January 18, 2017

Metrics

How many of you wear a Fitbit?

I remember the last time I saw Jeff Morgan, erstwhile NIRI CEO.  I said, “Jeff, you’ve lost weight. You’re a lean machine!”

He tapped his wrist, and said, “Fitbit. You can appreciate it, Tim. It’s just measuring data, right? Burn more than you take in.”

When we were roaming Barcelona last September, Karen’s phone was a cheering section congratulating us for achieving footstep goals.  Because there’s an app for that of course.

We’ve now bought a Peloton for our home gym, a finessed stationary bike replete with interaction and data. You can measure everything. You mark progress and capability.

On Friday the 13th the Wall Street Journal ran a story about online life insurance. Companies are using algorithms that parse lifestyle data from prescription-drug, motor-vehicle and credit-card sources to meter risk in place of testing blood and urine.

Data reveal facts about conditions. That’s the starting point. The next step is comparing data gathered in one period with the same metrics from another to see what’s changed. It’s what your doctor does.

And it’s the heart of financial reporting. We can debate the flaws of the requirement, but every quarter public companies are providing metrics to investors and analysts, who in turn model the data to understand business outcomes.

In fact, it’s the beat of the market. Every week data pours forth from governments and central banks on producer-prices and purchasing managers and jobs and consumer sentiment and on and on it goes.

I think it’s too much, promoting arbitrage on expectations versus outcomes. But think of the cognitive dissonance in our profession, investor-relations.  While everyone is measuring short-term, IR is trying to manage long-term. Yes, we want long-term commitment to our shares.  But that’s not how prices are set.

Unless you measure something the way it functions, you’ll get incorrect conclusions.

Much of the IR community isn’t measuring at all. We react. Right? The stock moves, and we call people for explanations.  How can answers be accurate without comparatives?  You don’t know what’s changed. No Fitbit is delivering data supporting conclusions.

The key to good management is consistent measurement. It’s the only way to understand an ecosystem and sort what you can control from what’s systemic.

Suppose I declare that I will float across the room.  Well, gravity, the rule governing the movement of bodies in this universe, says on this planet my pronouncement is flawed.
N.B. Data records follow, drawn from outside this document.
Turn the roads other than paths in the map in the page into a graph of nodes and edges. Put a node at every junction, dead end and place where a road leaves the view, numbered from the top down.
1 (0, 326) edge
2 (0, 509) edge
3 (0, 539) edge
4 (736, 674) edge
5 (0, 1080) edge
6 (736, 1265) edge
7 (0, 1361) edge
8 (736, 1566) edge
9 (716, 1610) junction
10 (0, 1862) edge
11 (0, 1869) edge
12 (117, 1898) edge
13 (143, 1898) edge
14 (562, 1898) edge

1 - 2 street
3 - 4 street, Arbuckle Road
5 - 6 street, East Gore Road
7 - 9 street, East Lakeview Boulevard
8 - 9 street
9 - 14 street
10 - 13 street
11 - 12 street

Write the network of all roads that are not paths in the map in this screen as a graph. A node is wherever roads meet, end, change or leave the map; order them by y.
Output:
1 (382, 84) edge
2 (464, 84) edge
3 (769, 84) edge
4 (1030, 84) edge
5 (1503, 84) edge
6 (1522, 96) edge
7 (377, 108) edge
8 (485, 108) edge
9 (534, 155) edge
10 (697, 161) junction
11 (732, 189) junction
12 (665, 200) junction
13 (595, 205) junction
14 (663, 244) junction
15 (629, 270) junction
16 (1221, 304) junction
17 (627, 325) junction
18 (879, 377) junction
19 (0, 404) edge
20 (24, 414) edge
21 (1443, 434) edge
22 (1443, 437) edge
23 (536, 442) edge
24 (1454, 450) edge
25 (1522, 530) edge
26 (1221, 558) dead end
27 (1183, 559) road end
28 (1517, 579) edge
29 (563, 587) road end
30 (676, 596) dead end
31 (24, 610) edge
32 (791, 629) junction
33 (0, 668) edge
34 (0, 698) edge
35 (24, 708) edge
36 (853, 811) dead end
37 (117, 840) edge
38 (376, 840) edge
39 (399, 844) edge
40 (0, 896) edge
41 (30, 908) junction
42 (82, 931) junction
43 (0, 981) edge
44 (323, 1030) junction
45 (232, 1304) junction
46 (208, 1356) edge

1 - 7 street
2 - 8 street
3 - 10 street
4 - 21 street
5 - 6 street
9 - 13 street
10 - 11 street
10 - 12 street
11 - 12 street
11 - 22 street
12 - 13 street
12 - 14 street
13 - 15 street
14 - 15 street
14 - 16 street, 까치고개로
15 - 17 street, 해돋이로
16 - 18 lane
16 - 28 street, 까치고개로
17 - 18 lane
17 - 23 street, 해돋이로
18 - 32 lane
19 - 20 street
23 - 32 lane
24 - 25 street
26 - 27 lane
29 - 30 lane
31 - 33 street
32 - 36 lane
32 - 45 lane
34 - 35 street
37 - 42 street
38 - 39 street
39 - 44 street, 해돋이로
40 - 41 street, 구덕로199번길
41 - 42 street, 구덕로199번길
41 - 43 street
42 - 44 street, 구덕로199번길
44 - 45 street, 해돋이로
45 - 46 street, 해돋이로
The gravity of the stock market is Regulation National Market System.  It defines how money moves from point A to point B.  We can observe those movements.

I showed a company yesterday how shares climbed from $60 to $70 during election week last November on Asset Allocation, and from $70 to $72 on Risk Management. That means ETFs and derivatives boosted shares.  Active money didn’t buy until the stock was at $75, even though it was selling the stock at $61 right before the election. Active money didn’t know what to do.

What followed? Fast Traders sold and shorted because the last fools to the party were the Active stock-pickers unaware of how the market works now.  No wonder many lag the averages.

If investors making rational decisions set the prices of stocks more than 50% of the time, the market can be called rational. Otherwise, it’s got to be called something else.  IR professionals, it’s your job to help management see the market realistically.

All the people talking about stocks are of a breed. The sea of money using models isn’t telling others what it’s doing!  But it’s setting prices.

You must measure now. What’s your Fitbit for the IR job?  Is it calibrated to the market we have today or one that no longer exists?

Case in point: I told a healthcare company recently that the data showed they would be unable to hold any gains until short volume were no longer consistently 65%.

“But our short interest is well below sector averages,” they said.

“That measure is from 1975,” I said. “It doesn’t reflect how the market works now.”

The stock dropped 8% yesterday and remains at the same average price it’s had since short volume rose over 60% well more than a quarter ago. The data – the Fitbit for IR – will tell them when conditions have changed.  Fitness can be measured in IR as it is elsewhere.

Measurement is management.  Put key metrics in front of your management regularly. Don’t wait to be asked for information – then it’s too late and you’ve lost control and become a glorified assistant (and they’ll define the job for you).

Create anticipation with metrics. “We’ve had a nice run but Fast Traders are leading, we’re Overbought, and short volume is over 50%, so expect some pressure next week.”

That’s what you should be doing.  Stop calling people for wild guesses unsupported by data AFTER something has occurred. Start measuring and setting expectations – especially around earnings, or events like options-expirations today through Friday.

You can only set expectations if you’re first consistently measuring and comparing key data points. This is evolved IR.  You can invent your own metrics. But we’ve already done that for you.